[Dataset entries]
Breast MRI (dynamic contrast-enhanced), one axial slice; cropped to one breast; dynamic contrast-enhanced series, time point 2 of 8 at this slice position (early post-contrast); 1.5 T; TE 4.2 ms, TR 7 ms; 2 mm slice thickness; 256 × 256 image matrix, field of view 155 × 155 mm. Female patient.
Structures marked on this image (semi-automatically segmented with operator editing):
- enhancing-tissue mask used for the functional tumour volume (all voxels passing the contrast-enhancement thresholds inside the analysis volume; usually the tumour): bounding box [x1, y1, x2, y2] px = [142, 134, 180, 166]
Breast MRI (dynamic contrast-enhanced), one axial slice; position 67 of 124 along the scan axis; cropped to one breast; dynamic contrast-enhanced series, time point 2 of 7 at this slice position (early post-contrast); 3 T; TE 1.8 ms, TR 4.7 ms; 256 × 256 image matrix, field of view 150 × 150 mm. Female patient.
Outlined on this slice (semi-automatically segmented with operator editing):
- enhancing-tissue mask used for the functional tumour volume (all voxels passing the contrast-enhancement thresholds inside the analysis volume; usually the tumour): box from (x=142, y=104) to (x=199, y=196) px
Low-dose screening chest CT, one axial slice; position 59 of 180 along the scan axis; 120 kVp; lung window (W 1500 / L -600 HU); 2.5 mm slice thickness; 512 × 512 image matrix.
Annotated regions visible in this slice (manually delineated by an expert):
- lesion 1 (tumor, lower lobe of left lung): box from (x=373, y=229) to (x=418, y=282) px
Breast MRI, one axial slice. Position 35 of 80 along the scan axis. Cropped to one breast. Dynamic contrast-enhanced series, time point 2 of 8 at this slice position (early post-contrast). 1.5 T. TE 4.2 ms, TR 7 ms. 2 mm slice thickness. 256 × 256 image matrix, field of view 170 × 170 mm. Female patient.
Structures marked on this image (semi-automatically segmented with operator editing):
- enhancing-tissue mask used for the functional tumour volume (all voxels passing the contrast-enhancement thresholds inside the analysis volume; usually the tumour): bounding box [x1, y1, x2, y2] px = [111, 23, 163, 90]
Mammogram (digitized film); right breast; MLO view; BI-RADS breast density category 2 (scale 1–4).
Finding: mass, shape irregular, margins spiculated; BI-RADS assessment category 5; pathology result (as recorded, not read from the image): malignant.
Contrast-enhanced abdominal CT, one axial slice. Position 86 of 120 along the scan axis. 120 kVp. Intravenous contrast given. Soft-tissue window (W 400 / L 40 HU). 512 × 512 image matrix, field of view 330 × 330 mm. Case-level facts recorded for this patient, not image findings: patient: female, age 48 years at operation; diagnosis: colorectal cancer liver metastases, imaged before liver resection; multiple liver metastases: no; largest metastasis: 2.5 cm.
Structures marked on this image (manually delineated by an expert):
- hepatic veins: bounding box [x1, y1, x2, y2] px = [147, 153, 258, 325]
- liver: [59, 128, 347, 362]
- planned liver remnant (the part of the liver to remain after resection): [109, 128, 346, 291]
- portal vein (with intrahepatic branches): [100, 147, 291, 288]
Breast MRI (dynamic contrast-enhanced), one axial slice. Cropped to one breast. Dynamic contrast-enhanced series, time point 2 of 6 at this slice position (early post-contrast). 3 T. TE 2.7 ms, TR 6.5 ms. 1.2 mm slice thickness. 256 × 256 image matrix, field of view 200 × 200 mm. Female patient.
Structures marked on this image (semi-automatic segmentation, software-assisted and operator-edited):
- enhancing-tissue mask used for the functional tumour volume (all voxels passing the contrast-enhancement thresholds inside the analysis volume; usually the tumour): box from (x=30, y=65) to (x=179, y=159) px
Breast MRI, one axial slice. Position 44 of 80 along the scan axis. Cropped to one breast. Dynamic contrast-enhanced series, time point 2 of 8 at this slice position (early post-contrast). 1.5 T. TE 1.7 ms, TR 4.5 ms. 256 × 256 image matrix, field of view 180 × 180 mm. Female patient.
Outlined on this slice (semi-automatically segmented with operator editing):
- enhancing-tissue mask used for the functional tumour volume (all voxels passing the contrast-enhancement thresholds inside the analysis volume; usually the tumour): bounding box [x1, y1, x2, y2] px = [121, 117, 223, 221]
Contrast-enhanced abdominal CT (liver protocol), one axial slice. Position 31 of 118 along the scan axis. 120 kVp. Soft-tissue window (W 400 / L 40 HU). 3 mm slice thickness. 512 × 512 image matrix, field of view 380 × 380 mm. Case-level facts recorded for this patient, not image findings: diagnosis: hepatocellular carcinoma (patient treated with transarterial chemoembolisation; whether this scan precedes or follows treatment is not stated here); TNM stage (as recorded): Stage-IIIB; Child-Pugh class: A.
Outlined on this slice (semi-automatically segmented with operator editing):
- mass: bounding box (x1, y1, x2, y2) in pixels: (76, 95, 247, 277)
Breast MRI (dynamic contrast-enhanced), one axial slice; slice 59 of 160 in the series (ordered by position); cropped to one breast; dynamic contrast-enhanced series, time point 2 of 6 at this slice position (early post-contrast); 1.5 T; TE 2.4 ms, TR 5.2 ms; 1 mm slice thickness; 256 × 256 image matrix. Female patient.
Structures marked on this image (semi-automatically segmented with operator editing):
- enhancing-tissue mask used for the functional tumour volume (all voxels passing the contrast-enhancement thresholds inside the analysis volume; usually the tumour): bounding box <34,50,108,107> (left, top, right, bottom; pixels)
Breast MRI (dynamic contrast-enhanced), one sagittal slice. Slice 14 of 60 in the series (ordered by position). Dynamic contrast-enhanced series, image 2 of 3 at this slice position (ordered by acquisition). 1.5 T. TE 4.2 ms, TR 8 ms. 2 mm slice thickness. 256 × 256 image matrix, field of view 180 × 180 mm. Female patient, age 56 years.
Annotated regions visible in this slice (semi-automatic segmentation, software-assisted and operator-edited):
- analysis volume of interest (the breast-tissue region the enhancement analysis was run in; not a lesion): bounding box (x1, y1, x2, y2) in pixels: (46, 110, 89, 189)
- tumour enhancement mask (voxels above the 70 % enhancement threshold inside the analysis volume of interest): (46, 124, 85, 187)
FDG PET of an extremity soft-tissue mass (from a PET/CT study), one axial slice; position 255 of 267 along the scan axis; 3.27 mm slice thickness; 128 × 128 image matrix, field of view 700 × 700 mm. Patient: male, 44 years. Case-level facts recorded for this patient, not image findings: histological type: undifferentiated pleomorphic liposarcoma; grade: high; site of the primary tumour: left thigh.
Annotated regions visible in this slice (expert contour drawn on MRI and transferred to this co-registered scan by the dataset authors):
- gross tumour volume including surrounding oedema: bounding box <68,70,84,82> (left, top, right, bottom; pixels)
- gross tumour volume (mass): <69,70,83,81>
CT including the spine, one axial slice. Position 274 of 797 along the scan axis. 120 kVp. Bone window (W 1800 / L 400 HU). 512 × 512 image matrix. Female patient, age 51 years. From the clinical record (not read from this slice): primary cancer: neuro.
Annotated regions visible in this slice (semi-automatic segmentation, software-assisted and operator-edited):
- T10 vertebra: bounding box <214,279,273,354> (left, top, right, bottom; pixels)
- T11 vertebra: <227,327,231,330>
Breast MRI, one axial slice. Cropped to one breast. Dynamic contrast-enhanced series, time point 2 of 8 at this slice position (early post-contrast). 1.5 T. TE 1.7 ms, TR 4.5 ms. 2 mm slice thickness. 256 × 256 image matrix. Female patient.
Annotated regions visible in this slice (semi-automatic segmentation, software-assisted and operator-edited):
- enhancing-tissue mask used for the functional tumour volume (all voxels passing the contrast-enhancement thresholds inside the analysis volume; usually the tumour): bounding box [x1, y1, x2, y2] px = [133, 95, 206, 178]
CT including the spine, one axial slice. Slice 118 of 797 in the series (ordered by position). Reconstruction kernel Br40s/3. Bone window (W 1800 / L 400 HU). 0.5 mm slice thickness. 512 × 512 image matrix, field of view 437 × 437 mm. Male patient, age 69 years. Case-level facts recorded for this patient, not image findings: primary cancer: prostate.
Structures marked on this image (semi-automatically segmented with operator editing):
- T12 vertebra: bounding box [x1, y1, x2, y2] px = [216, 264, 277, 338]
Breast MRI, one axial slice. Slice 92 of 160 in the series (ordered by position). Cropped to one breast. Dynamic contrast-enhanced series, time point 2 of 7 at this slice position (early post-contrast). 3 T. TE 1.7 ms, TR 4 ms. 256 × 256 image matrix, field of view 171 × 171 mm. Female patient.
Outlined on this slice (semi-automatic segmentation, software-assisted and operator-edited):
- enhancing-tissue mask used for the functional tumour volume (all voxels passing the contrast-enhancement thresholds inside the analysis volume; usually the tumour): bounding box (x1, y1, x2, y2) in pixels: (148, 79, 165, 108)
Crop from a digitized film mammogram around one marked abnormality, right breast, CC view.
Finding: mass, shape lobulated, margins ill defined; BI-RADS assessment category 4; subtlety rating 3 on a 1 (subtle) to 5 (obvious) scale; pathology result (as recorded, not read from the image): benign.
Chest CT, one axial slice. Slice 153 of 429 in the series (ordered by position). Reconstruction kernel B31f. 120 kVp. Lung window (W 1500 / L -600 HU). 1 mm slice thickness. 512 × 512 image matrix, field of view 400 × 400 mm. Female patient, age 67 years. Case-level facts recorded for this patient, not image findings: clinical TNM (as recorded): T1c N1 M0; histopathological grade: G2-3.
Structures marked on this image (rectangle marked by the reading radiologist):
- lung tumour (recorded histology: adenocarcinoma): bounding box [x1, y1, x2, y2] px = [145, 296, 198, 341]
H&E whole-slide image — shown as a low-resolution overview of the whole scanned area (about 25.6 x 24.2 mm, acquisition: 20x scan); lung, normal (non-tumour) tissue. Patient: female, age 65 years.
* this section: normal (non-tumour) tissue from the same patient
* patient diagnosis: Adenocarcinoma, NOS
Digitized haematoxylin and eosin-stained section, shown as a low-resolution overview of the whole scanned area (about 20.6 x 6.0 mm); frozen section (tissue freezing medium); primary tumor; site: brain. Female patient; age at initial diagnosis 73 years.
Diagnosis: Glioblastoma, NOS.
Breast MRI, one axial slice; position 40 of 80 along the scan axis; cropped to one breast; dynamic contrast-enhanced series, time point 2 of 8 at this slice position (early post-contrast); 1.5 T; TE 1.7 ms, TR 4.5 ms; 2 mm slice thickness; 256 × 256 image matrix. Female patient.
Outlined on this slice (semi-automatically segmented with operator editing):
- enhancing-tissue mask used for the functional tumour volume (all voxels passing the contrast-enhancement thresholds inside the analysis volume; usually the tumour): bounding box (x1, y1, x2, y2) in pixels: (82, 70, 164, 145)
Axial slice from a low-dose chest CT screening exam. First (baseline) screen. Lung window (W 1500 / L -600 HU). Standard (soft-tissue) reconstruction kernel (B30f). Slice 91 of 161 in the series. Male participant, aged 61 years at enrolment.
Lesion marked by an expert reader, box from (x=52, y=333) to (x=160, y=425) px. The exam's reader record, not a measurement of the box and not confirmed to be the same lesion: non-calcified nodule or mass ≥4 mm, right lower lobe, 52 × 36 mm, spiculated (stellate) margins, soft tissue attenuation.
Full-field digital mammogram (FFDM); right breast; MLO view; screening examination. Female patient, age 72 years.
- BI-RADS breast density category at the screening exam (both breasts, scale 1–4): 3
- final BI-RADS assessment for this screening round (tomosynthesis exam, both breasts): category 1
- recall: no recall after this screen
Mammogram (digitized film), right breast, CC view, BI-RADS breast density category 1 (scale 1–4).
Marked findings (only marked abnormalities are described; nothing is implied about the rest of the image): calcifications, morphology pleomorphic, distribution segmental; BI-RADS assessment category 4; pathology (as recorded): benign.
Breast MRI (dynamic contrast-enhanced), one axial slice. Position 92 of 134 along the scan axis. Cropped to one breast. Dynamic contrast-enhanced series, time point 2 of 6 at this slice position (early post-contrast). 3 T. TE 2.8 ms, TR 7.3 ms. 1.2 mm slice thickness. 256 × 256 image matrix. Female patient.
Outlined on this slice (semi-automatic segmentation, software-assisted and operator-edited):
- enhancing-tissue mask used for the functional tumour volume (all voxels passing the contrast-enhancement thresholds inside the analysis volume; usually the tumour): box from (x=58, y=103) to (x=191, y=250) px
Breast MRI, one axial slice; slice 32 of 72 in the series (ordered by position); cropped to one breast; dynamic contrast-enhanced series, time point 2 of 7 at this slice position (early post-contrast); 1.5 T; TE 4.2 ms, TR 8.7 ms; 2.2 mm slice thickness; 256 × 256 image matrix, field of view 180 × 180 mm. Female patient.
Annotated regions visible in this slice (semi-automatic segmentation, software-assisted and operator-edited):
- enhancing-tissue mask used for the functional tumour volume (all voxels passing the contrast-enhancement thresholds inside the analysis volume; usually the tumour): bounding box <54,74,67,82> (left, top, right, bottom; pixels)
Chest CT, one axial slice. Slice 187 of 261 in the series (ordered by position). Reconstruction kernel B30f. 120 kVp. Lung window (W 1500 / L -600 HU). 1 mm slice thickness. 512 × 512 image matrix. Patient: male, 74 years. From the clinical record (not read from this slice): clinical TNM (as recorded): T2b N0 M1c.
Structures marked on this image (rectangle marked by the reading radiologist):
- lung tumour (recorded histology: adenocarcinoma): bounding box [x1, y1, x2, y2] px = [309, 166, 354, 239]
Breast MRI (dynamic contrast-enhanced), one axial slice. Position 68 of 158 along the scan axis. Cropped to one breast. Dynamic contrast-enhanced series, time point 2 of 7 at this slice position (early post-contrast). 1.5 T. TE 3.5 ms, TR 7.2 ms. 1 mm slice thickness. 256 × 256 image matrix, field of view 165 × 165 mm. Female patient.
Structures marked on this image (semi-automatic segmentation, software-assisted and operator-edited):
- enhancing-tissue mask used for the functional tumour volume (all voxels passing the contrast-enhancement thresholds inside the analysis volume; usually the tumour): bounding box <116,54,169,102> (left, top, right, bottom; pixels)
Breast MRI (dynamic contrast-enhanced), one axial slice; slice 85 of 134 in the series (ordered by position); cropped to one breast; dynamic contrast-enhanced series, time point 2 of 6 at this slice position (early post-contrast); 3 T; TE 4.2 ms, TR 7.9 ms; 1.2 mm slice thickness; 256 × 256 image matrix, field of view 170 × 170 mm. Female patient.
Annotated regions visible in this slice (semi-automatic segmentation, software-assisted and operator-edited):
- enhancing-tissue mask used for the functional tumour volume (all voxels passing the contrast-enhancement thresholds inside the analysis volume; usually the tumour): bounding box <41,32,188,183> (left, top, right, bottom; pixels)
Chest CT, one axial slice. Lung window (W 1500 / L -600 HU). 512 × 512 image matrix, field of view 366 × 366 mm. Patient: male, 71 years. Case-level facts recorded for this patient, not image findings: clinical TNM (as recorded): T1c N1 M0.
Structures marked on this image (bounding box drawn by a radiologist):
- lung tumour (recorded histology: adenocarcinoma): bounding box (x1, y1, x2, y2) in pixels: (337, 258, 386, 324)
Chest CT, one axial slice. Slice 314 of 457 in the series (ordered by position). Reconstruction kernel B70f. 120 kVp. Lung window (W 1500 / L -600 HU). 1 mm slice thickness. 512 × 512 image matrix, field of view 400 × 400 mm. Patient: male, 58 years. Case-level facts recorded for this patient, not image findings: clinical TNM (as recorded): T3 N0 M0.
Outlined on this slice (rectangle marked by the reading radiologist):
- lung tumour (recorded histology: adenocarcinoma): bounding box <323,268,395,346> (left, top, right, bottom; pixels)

- REQUIRED ACTION -
What is needed is one number: how many lines of the records above contain the word "benign".

- RESPONSE -
2